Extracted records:
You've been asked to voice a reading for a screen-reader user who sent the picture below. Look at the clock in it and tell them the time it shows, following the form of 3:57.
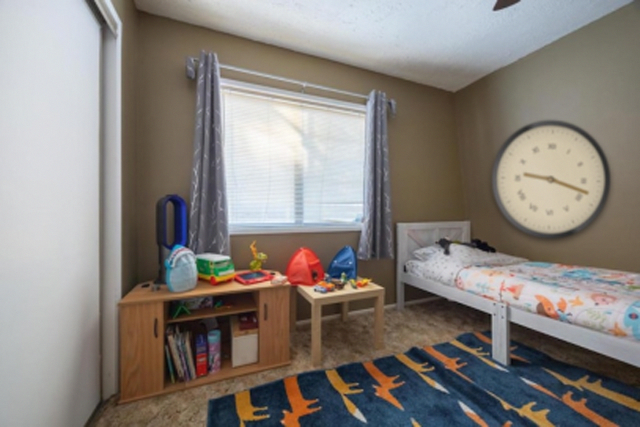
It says 9:18
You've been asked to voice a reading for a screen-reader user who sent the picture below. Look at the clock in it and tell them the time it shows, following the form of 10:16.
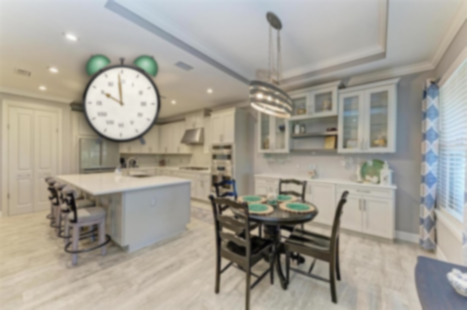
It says 9:59
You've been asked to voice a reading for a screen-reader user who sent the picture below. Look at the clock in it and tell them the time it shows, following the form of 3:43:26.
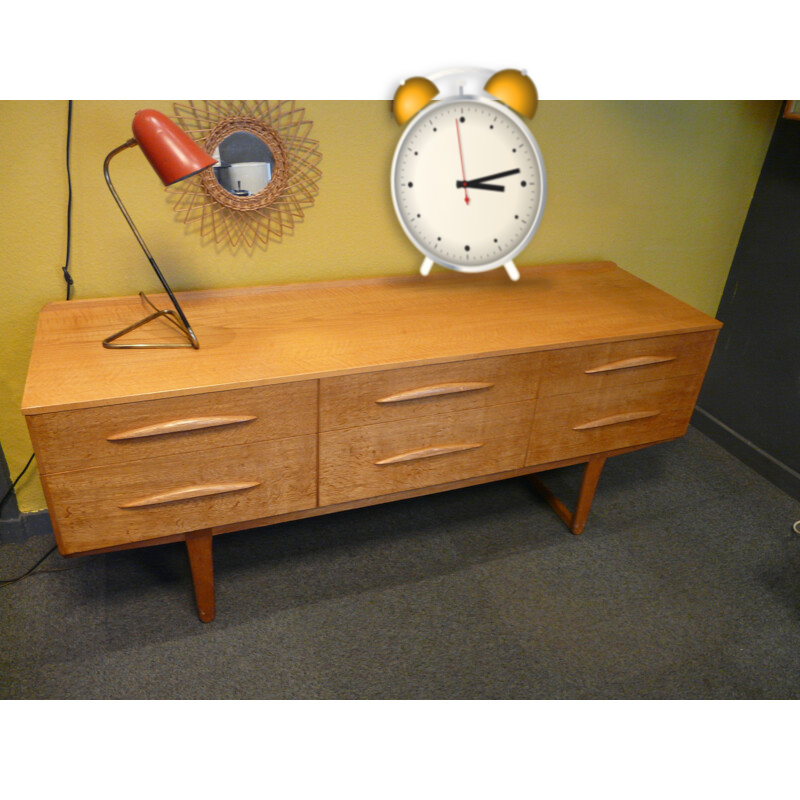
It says 3:12:59
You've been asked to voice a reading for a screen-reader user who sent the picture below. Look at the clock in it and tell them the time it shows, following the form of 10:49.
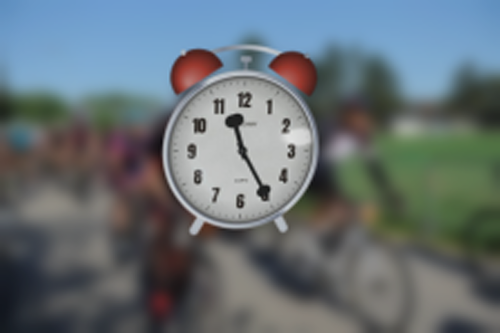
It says 11:25
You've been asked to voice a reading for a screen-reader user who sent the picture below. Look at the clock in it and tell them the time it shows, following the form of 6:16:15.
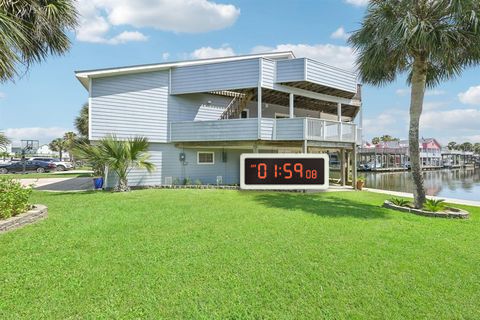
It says 1:59:08
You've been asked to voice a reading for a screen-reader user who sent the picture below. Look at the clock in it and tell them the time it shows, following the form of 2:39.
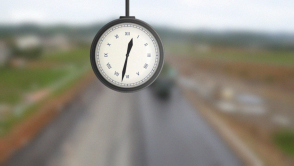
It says 12:32
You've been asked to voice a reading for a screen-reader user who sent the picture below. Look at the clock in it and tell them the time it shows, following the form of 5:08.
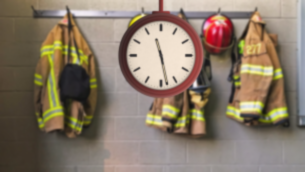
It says 11:28
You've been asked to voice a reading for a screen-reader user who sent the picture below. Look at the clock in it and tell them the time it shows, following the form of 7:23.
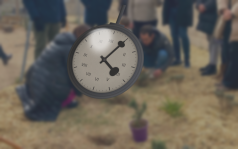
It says 4:05
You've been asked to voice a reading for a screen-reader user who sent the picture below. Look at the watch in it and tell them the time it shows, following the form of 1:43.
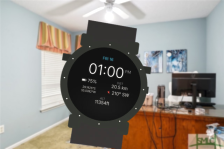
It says 1:00
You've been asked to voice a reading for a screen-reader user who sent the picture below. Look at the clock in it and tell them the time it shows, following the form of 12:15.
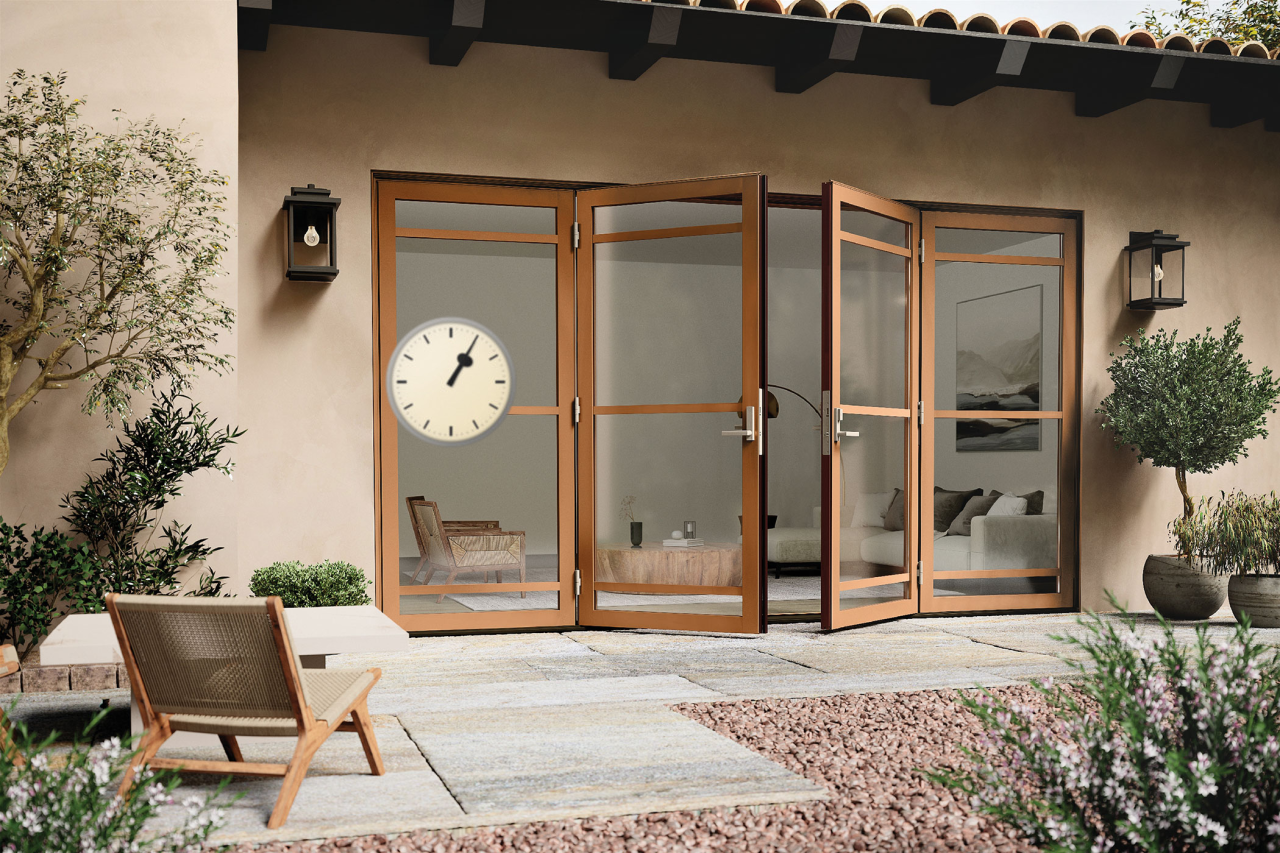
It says 1:05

__PROBLEM__:
Repeat every item above word for word, leaving the pictures out.

__ANSWER TO THIS EXERCISE__:
You've been asked to voice a reading for a screen-reader user who sent the picture below. Look at the clock in it and tell them the time it shows, following the form of 3:57.
It says 9:18
You've been asked to voice a reading for a screen-reader user who sent the picture below. Look at the clock in it and tell them the time it shows, following the form of 10:16.
It says 9:59
You've been asked to voice a reading for a screen-reader user who sent the picture below. Look at the clock in it and tell them the time it shows, following the form of 3:43:26.
It says 3:12:59
You've been asked to voice a reading for a screen-reader user who sent the picture below. Look at the clock in it and tell them the time it shows, following the form of 10:49.
It says 11:25
You've been asked to voice a reading for a screen-reader user who sent the picture below. Look at the clock in it and tell them the time it shows, following the form of 6:16:15.
It says 1:59:08
You've been asked to voice a reading for a screen-reader user who sent the picture below. Look at the clock in it and tell them the time it shows, following the form of 2:39.
It says 12:32
You've been asked to voice a reading for a screen-reader user who sent the picture below. Look at the clock in it and tell them the time it shows, following the form of 5:08.
It says 11:28
You've been asked to voice a reading for a screen-reader user who sent the picture below. Look at the clock in it and tell them the time it shows, following the form of 7:23.
It says 4:05
You've been asked to voice a reading for a screen-reader user who sent the picture below. Look at the watch in it and tell them the time it shows, following the form of 1:43.
It says 1:00
You've been asked to voice a reading for a screen-reader user who sent the picture below. Look at the clock in it and tell them the time it shows, following the form of 12:15.
It says 1:05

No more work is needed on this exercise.